# Ensemble Methods

In [1]:
# Basic Libraries
import pandas as pd
import numpy as np
import warnings

# Machine Learning
from sklearn.model_selection import train_test_split, cross_val_predict
from sklearn.metrics import (accuracy_score, precision_score, recall_score, 
                             f1_score, roc_auc_score, classification_report)

# LightGBM and XGBoost
import lightgbm as lgb
import xgboost as xgb

# PyTorch for Neural Networks
import torch
import torch.nn as nn
from torch.utils.data import Dataset, DataLoader

# Neural Network and Custom Dataset
from tensorflow.keras.models import Model
from tensorflow.keras.layers import Input, Dense

import pickle

# Ignore Warnings
warnings.filterwarnings("ignore")




In [2]:
# Load Data
df = pd.read_csv("cleaned data/cleaned_data_split.csv")
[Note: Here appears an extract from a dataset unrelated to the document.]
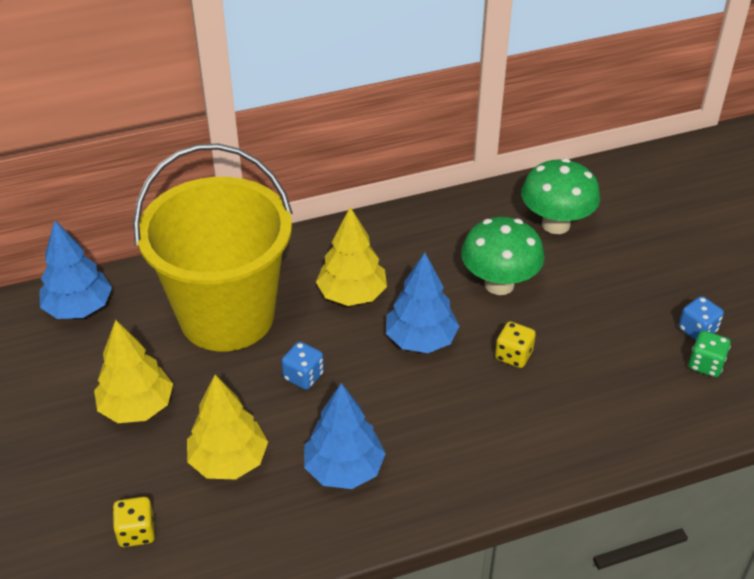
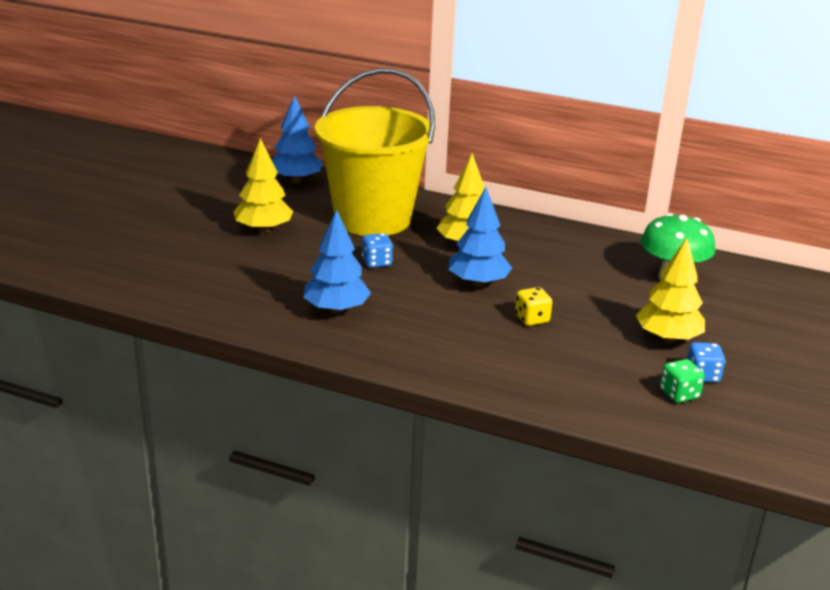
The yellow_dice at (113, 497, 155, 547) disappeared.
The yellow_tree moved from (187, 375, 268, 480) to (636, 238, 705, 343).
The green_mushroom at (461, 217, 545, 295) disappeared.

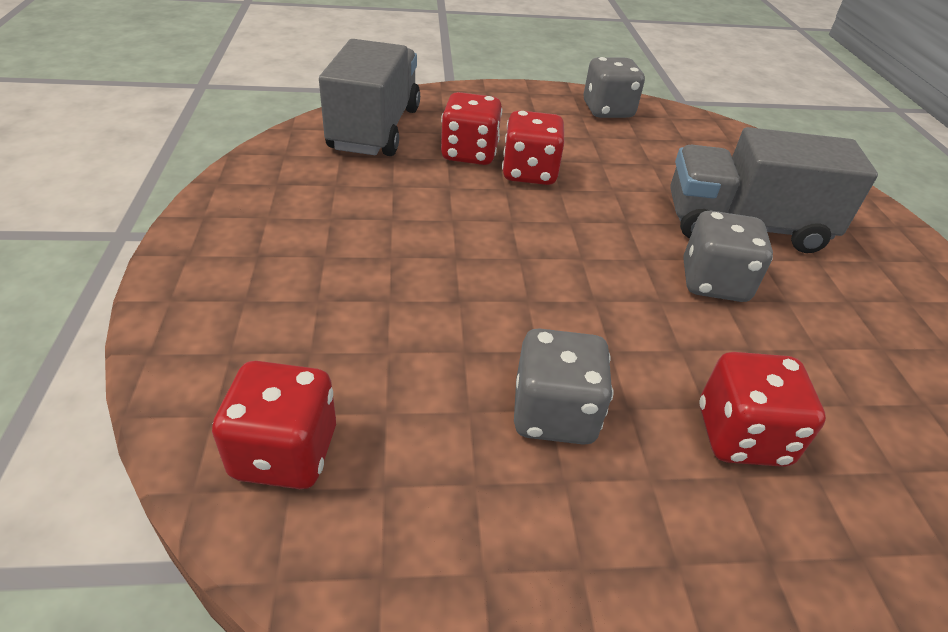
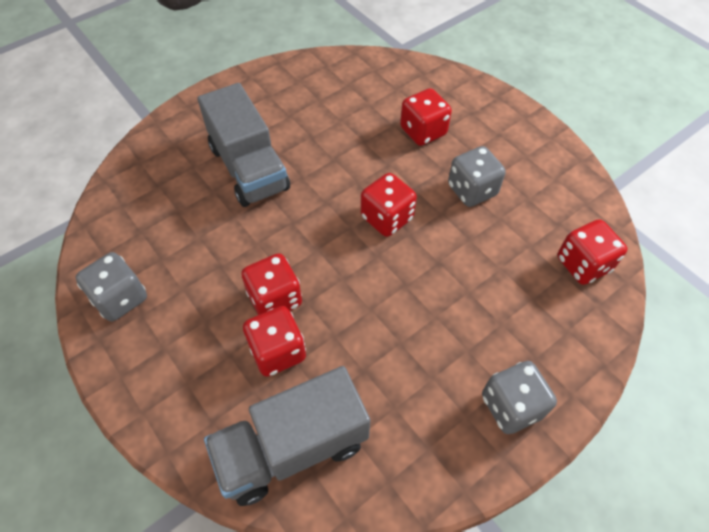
The grey_dice moved from (684, 211, 773, 302) to (482, 361, 557, 434).
The red_dice at (361, 173, 417, 237) appeared.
mds = df[df['X_fold'] == 'test']

In [3]:
def load_model(model_path):
    with open(model_path, 'rb') as f:
        return pickle.load(f)


In [4]:
class CustomDataset(Dataset):
    def __init__(self, features, labels):
        self.features = torch.tensor(features.astype('float32').values, dtype=torch.float32)
        self.labels = torch.tensor(labels.values, dtype=torch.long)

    def __len__(self):
        return len(self.labels)

    def __getitem__(self, idx):
        return {
            'features': self.features[idx],
            'label': self.labels[idx]
        }

class AccountTypeClassifier(nn.Module):
    def __init__(self, input_dim, hidden_dims=[128, 64], num_classes=2, dropout_rate=0.3):
        super(AccountTypeClassifier, self).__init__()
        
        # Build layers dynamically
        layers = []
        prev_dim = input_dim
        
        for hidden_dim in hidden_dims:
            layers.extend([
                nn.Linear(prev_dim, hidden_dim),
                nn.BatchNorm1d(hidden_dim),
                nn.ReLU(),
                nn.Dropout(dropout_rate)
            ])
            prev_dim = hidden_dim
        
        # Output layer
        self.layers = nn.Sequential(*layers)
        self.output = nn.Linear(prev_dim, num_classes)
        
    def forward(self, x):
        x = self.layers(x)
        return self.output(x)


In [5]:
modelrf = load_model('output_files/{0}_best_model.pkl'.format('rf'))
modelxgb = load_model('output_files/{0}_best_model.pkl'.format('xgb'))
modellgbm = load_model('output_files/{0}_best_model.pkl'.format('lgbm'))
modelnn = load_model('output_files/{0}_best_model.pkl'.format('nn'))


In [6]:
predictive_cols_log = ['default_profile', 'default_profile_image',
        'geo_enabled', 'deviation_from_humans', 'location', 'verified',
        'account_age_days', 'is_description_na', 'is_lang_na', 'is_lang_en',
       'is_location_unknown', 'creation_hour', 'creation_day_of_week',
       'creation_month', 'creation_year', 'is_weekend', 'creation_quarter',
       'part_of_day', 'creation_week_of_year', 'is_beginning_of_month',
       'is_end_of_month', 'description_length', 'influencer_type',
       'favourites_per_day', 'favourites_activity',
       'mention_count', 'log_favourites_count', 'log_followers_count', 'log_friends_count',
       'log_statuses_count', 'log_average_tweets_per_day',
       'log_fol_to_friends_ratio', 'log_fol_to_tweets_ratio',
       'log_friends_to_tweets_ratio', 'sentiment_label', 'account_type']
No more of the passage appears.